Bounties for the Counterparty forums (counterpartytalk.org)
|Total USD amount (BTC/XCP mix)||Type of bug|
|$20-100||Security issue on the website that is not present in the forums software used and that is not a known issue to the author(s)|
Beyond this, bounties do not apply to the Counterparty forums; in particular, please do not run automated vulnerability scanners against the website — they are annoying and do not produce useful bug reports.
How to report a bug
For security-related issues
Email the developers privately with the details of the issue. Do not post the issue on github or anywhere else until the issue has been resolved.
For code issues
We would strongly prefer if you create a pull-request on Github in the proper repository with the necessary fix (along with your Bitcoin address to claim the bounty). For more information, see this link.
For website issues
Please contact support with the error, along with your Bitcoin address.
The fine print
- A bounty will only be awarded to the first person who reports a bug, unless two or more people report the same bug at approximately the same time, in which case the bounty may be split between them.

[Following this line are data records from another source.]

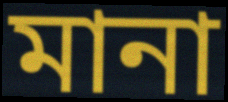
মানা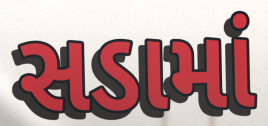
સડામાં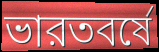
ভারতবর্ষে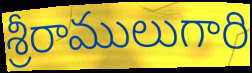
శ్రీరాములుగారి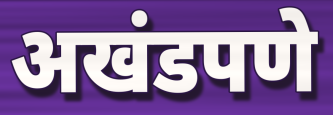
अखंडपणेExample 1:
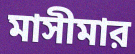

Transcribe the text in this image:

মাসীমার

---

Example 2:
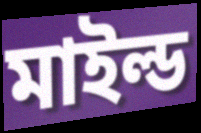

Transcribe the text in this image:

মাইল্ড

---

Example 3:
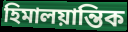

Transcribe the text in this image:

হিমালয়ান্তিক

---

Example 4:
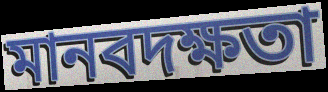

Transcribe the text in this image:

মানবদক্ষতা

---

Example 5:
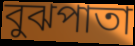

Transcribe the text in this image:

বুঝপাতাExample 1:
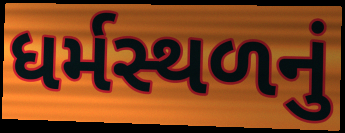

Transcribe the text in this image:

ધર્મસ્થળનું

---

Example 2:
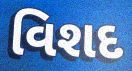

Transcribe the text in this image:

વિશદ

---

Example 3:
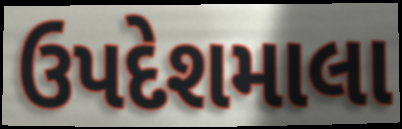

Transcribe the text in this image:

ઉપદેશમાલા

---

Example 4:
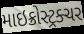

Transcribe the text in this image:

માઇક્રોસ્ટ્રક્ચર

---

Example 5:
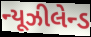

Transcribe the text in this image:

ન્યૂઝીલેન્ડ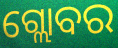
ଗ୍ଲୋବରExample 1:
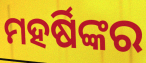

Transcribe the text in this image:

ମହର୍ଷିଙ୍କର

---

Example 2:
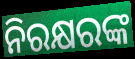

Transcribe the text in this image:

ନିରକ୍ଷରଙ୍କ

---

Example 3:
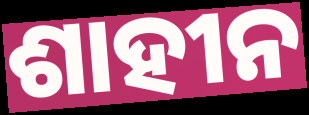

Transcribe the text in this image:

ଶାହୀନ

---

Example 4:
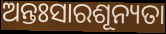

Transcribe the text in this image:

ଅନ୍ତଃସାରଶୂନ୍ୟତା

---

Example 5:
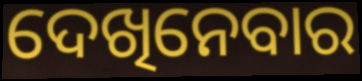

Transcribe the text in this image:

ଦେଖିନେବାରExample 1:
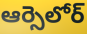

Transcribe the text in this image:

ఆర్సెలోర్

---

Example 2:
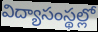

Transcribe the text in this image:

విద్యాసంస్థల్లో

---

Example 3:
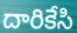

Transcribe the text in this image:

దారికేసి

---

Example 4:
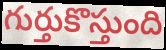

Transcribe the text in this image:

గుర్తుకొస్తుంది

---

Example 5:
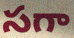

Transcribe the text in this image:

సగా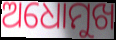
ଅଧୋମୁଖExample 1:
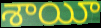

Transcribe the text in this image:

శాయీ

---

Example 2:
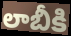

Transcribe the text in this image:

లాబీకి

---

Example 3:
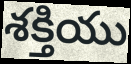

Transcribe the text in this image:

శక్తియు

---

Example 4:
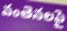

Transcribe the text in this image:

వంతెనలపై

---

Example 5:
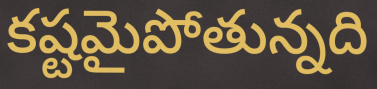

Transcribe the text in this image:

కష్టమైపోతున్నది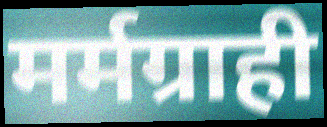
मर्मग्राही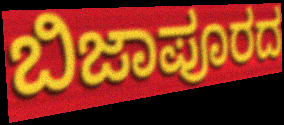
ಬಿಜಾಪೂರದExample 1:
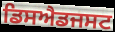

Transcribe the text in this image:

ਡਿਸਐਡਜਸਟ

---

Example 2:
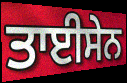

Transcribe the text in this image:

ਤਾਈਸੇਨ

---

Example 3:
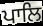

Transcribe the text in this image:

ਪਾਲਿ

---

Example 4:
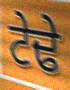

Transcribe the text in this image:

ਟੇਢੇ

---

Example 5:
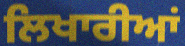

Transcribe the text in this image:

ਲਿਖਾਰੀਆਂ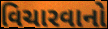
વિચારવાનો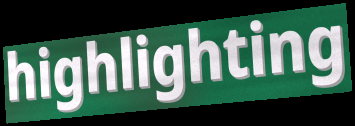
highlightingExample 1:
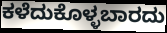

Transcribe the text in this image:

ಕಳೆದುಕೊಳ್ಳಬಾರದು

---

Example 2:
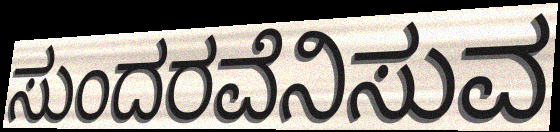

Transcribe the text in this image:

ಸುಂದರವೆನಿಸುವ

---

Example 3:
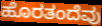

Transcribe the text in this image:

ಹೊರತಂದೆವು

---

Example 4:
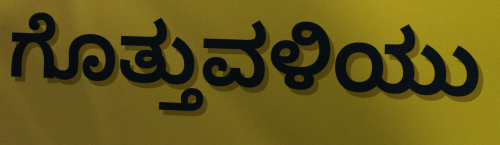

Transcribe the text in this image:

ಗೊತ್ತುವಳಿಯು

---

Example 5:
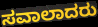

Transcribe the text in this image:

ಸವಾಲಾದರುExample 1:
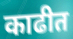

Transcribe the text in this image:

काढीत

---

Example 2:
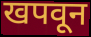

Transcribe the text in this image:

खपवून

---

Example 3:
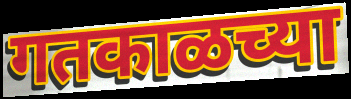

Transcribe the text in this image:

गतकाळच्या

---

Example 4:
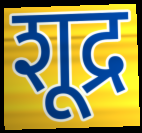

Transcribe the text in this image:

शूद्र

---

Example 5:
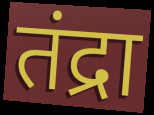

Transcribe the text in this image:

तंद्राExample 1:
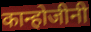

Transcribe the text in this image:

कान्होजीनी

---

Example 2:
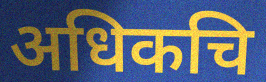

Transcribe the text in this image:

अधिकचि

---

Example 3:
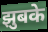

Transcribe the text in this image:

झुबके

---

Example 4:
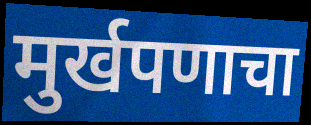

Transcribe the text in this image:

मुर्खपणाचा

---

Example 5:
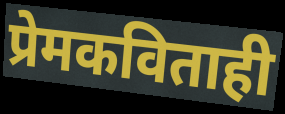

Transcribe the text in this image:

प्रेमकविताहीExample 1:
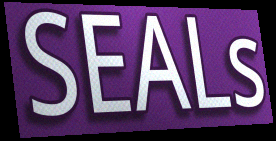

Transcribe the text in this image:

SEALs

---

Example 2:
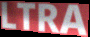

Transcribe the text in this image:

LTRA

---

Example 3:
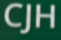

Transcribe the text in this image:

CJH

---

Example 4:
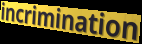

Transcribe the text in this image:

incrimination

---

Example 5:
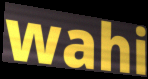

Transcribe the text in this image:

wahi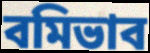
বমিভাব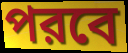
পরবেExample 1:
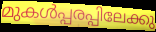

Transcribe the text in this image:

മുകൾപ്പരപ്പിലേക്കു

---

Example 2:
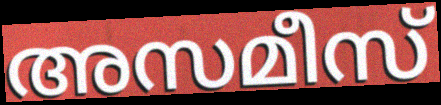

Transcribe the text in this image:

അസമീസ്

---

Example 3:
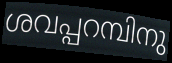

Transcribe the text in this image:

ശവപ്പറമ്പിനു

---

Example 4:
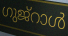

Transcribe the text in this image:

ഗുജ്റാൾ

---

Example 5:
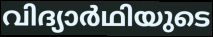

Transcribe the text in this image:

- If the same bug appears in multiple locations it will normally only receive a single bounty.
- Reports of security-related bugs are not eligible for bounties if the bugs are publicly disclosed prior to being fixed.
- The issue must be described in necessary detail to address it.
- Only the discoverer of a bug is eligible for the associated bounty.
- Bounties will be confirmed and awarded within 10 days of their reporting. Inquiries on bounty status may be sent to email@example.com
- Bounties will not be awarded if it is illegal to do so.
- The classification of bugs, values of bounties, and conditions under which bounties are paid are subject to change without notice.
- The core Counterparty team has sole discretion to determine whether a bug report qualifies for a bounty and for which bounty it qualifies.
Credit to the general structure of this program as well as much of the wording goes to Tarsnap.